Now that the weather is becoming warmer, people are beginning to collect birch sap, an activity closely monitored by LVM. In the Baltic countries, many people drink both fresh and naturally fermented birch sap in the period between winter and spring. The drink is thought to have many detoxifying and purifying effects. Last week, LVM Security and Control Department operatives came across 22 holes in several birch trees. The perpetrator was established on March 23, and he has admitted his crime.
The offender initially claimed that the sap, which was found in extra-large-sized rubbish bags, was being collected for personal consumption. In one day it is possible to fill two buckets, which amounts to about 20 litres.
Evidence collected at the scene will be forwarded to the State Forest Service for processing an administrative offence for unwarranted damage to flora. The fine for this will be between 70 and 700 euros.
There are several laws that must be followed while collecting birch sap to ensure that the tree remains unscathed.

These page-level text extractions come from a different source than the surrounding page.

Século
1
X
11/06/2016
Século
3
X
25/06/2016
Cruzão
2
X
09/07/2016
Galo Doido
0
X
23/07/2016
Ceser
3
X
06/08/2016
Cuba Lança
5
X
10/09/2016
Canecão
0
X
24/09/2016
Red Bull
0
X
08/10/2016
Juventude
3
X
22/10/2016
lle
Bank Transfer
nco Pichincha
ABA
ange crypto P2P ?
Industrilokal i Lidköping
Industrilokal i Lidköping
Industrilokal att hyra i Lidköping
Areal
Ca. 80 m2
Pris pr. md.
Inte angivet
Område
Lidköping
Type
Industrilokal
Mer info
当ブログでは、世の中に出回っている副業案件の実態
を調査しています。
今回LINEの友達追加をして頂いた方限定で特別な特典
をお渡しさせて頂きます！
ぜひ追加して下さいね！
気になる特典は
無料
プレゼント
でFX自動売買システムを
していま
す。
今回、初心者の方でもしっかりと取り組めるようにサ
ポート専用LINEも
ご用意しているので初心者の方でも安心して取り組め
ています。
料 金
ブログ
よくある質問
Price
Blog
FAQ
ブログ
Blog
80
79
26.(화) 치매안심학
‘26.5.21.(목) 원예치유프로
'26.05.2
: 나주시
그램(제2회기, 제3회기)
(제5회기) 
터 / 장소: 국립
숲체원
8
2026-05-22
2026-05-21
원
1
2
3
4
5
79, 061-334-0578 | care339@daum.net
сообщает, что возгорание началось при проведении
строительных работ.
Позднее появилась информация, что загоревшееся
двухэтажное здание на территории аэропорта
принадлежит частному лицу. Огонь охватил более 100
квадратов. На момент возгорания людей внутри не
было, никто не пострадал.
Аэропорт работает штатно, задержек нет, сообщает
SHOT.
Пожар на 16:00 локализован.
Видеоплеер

Just one tree can be tapped for private consumption by any one person on each property managed by LVM. The hole must be made at least 50 centimeters from ground and on a tree of at least 40 centimetres in diameter; furthermore, it should not exceed 5 centimetres in depth as the sap flows under the bark.
If a resident wants to tap several holes, he or she must take care of payment according to LVM's price list. A sales contract is signed, and LVM specifies where the tree can be tapped so that the least amount of damage is inflicted. In order to receive such permission, residents are urged to contact the LVM authority that manages the particular territory.